■ Instructions to follow
There is one span to output from the data below: the lines starting at the line with "X103920000Y-119750000D02*" and ending at the line with "X114096198Y-102379209D01*". Output it exactly, ends included, nothing more.

═══ The records

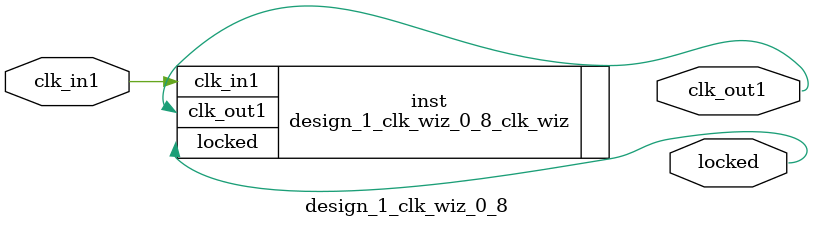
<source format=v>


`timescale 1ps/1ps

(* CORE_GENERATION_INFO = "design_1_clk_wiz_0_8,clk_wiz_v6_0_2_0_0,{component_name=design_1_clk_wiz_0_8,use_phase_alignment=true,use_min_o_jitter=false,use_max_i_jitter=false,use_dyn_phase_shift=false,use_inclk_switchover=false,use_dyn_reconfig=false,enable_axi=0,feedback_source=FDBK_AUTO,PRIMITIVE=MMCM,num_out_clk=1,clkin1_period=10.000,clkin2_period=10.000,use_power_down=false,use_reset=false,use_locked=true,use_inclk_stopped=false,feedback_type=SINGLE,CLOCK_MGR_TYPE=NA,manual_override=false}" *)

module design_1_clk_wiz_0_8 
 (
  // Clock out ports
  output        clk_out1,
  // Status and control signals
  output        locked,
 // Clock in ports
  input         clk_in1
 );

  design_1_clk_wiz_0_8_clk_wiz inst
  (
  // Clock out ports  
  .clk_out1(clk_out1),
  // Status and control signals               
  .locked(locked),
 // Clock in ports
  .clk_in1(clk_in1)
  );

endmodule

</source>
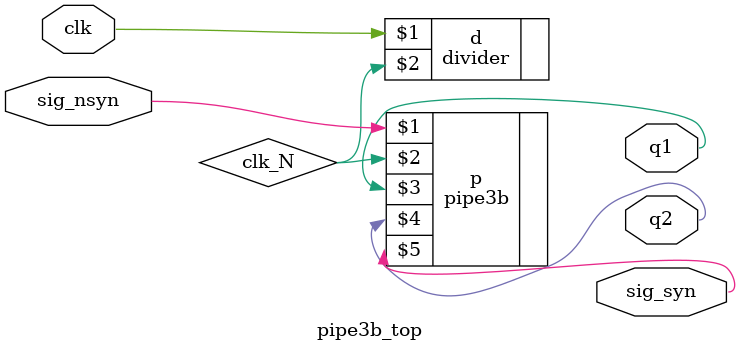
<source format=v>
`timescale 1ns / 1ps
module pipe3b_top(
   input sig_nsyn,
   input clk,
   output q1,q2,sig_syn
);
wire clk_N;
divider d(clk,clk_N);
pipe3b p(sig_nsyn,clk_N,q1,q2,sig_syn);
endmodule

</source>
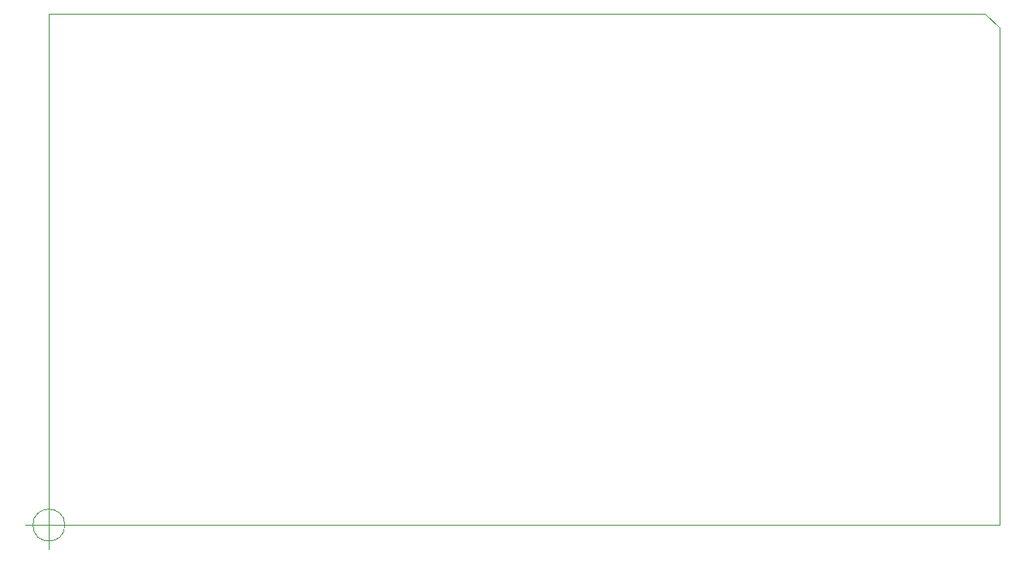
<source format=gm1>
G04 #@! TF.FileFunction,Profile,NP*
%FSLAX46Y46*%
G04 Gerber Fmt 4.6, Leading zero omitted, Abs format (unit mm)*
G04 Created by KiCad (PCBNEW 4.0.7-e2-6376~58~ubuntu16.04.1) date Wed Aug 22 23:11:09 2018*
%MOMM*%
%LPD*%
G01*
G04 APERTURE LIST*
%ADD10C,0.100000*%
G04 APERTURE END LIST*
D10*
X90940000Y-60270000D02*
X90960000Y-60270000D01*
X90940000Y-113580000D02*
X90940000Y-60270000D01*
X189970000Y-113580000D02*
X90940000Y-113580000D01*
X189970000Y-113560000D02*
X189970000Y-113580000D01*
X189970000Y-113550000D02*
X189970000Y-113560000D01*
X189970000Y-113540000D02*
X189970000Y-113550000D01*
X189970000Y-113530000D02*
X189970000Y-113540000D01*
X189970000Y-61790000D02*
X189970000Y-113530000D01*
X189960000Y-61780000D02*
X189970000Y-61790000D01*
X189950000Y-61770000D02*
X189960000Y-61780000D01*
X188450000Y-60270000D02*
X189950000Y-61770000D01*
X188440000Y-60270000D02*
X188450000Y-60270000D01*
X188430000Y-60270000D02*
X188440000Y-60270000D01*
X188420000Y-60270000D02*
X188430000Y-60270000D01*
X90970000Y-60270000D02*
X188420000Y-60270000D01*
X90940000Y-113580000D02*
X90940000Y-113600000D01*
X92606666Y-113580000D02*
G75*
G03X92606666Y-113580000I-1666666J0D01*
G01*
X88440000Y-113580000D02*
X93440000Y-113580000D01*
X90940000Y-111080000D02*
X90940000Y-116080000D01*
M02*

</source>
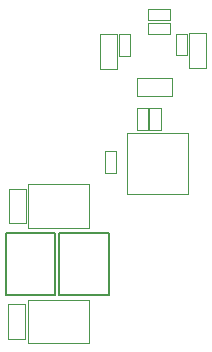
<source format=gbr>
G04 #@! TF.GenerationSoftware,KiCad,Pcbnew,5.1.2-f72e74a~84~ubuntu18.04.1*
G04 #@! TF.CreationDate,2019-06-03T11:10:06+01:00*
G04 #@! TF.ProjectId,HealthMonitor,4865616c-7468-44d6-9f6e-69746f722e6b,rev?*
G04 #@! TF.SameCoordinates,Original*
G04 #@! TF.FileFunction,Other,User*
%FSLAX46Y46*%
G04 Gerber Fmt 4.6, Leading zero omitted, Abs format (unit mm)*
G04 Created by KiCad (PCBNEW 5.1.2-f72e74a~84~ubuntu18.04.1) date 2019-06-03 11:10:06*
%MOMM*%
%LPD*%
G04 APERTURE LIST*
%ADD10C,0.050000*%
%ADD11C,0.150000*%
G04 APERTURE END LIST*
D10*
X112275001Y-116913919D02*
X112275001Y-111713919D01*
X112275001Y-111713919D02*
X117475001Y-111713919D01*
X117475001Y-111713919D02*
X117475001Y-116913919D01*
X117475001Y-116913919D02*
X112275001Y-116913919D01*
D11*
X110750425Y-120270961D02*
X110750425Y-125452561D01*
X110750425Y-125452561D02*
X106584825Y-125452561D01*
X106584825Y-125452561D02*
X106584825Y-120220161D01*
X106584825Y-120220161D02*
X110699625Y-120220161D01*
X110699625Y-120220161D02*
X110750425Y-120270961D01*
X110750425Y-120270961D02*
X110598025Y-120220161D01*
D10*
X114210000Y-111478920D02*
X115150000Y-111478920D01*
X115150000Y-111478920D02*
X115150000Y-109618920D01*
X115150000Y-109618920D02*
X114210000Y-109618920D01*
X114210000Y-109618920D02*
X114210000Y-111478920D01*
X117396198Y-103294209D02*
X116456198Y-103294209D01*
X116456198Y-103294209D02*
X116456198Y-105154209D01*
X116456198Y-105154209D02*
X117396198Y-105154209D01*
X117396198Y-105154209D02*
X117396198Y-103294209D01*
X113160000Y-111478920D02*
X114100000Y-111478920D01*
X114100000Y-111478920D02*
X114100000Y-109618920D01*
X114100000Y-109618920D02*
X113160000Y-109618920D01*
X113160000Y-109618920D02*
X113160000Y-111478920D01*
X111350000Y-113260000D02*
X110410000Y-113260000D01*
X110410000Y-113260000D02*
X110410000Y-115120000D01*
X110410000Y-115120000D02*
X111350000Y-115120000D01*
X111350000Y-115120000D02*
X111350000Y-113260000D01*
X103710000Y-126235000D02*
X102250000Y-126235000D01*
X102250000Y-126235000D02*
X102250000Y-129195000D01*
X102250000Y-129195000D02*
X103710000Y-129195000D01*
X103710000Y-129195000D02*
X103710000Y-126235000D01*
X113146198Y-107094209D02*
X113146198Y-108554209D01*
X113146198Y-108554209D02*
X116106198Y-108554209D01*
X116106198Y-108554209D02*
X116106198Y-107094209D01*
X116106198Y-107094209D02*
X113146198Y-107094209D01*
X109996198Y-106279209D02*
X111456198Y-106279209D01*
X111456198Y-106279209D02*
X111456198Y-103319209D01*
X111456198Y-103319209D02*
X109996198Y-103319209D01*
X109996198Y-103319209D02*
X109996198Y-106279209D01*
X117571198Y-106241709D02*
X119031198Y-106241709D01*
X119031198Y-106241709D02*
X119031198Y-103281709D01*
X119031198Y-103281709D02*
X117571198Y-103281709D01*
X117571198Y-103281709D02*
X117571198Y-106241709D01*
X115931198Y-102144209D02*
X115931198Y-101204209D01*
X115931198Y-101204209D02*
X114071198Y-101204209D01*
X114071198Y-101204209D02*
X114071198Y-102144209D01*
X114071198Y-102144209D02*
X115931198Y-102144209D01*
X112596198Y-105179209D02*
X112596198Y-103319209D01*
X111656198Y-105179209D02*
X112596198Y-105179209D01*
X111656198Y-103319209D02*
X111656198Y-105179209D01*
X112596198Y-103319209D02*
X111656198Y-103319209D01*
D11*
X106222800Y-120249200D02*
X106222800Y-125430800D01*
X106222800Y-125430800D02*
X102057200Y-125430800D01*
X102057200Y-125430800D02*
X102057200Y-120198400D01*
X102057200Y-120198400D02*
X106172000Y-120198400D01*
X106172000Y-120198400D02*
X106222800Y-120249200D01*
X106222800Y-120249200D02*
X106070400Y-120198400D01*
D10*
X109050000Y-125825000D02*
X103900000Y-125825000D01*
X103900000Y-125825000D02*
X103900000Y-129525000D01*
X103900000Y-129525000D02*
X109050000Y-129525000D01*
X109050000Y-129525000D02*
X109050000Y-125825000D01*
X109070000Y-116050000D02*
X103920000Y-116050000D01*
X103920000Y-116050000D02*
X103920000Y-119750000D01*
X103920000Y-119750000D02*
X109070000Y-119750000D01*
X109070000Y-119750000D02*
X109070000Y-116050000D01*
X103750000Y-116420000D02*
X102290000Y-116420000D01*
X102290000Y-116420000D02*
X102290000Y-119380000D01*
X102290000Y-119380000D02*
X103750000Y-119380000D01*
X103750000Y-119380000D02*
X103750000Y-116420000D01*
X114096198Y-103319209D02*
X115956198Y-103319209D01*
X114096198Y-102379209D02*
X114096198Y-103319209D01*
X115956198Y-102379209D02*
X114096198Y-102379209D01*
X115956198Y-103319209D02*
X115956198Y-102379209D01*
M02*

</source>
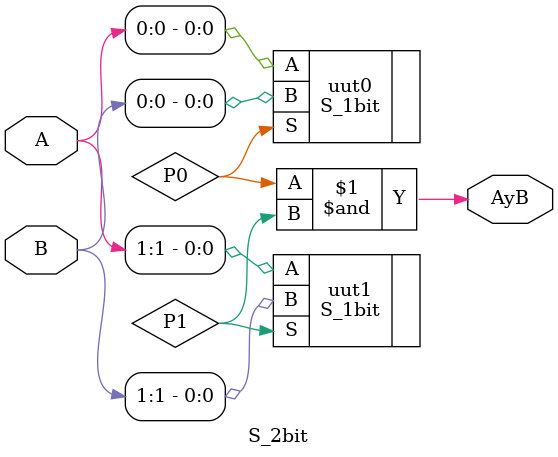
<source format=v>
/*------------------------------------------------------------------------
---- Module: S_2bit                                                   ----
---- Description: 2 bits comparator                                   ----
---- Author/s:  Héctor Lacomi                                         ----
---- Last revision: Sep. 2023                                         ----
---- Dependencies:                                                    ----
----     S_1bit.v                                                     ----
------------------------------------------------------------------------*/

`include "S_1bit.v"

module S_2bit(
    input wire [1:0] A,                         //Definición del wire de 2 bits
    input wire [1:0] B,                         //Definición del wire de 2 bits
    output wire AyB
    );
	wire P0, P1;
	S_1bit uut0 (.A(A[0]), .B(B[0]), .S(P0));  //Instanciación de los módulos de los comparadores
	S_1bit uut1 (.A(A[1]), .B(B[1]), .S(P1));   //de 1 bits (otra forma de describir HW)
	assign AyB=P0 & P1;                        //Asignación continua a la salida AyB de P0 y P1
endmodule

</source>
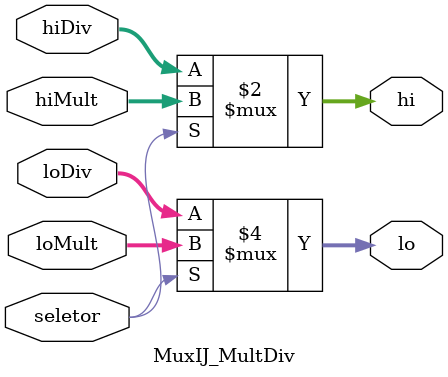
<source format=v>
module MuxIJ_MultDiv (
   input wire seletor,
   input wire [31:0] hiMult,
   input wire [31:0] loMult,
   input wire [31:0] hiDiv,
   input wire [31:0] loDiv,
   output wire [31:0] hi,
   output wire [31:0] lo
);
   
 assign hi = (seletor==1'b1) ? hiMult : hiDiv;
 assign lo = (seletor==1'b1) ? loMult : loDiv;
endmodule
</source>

══════

■ The completed task
X103920000Y-119750000D02*
X109070000Y-119750000D01*
X109070000Y-119750000D02*
X109070000Y-116050000D01*
X103750000Y-116420000D02*
X102290000Y-116420000D01*
X102290000Y-116420000D02*
X102290000Y-119380000D01*
X102290000Y-119380000D02*
X103750000Y-119380000D01*
X103750000Y-119380000D02*
X103750000Y-116420000D01*
X114096198Y-103319209D02*
X115956198Y-103319209D01*
X114096198Y-102379209D02*
X114096198Y-103319209D01*
X115956198Y-102379209D02*
X114096198Y-102379209D01*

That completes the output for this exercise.